You can anticipate using WeChat on the daily to buy groceries, top up subway cards, go shopping at the mall, and buy train or plane tickets. My greatest feat 4 months in was to buy a movie ticket by searching all theaters in the city, finding movies in English, choosing the seat, and paying for the ticket all in the WeChat app. Then I showed up with my friends, scanned the QR code, and vwwwwwalllla! We were good to go. Let the show begin.

Another fun use of WeChat pay was during Chinese New Year – the biggest celebratory week in China. Friends and family send each other virtual hongbao (“red envelopes”) in celebration. I remember when my Center Director sent every teacher in our school a red packet – WeChat randomized it so everyone got different amounts, which made it fun to jest with each other.

One of my favorite parts of China being a cashless society was being able to leave my house and need only my phone. A typical day for me looked a little like this:

· Order my Didi (Uber/Lyft) to work (through Wechat)

· Grab a jianbing (street food) (scan the street vendor’s QR code)

· Hop in my Didi & head to work. While in my didi, order my Luckin Coffee to be delivered to my center (there was an ongoing joke at my center that my coffee would always arrive before I did), & pay directly from my WeChat pay

· Midway through the day, the teachers at my center were prone to do a tea order and WeChat the money to the person ordering

· Lunch, of course, was all purchased with WeChat pay (cue jokes around the office of which of my 3 favorite meals I’d be ordering today)

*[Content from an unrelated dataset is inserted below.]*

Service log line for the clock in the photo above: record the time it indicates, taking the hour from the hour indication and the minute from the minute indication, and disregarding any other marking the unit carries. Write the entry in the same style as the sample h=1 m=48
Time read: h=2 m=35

· After work, likely hit a shop on the way home, scan that QR code at checkout

· For going home, I’d usually take the subway because … not in a rush to get home like I am to get to work 😉 I’d walk to the machine in the subway, scan the QR code on it to top up my subway card, then hit the subway with friends from my center. As I’m sitting on the train, usually I would order food or even a grocery items to (hopefully & typically) beat me home – all through WeChat, of course.

Yes, the cashless society has its benefits.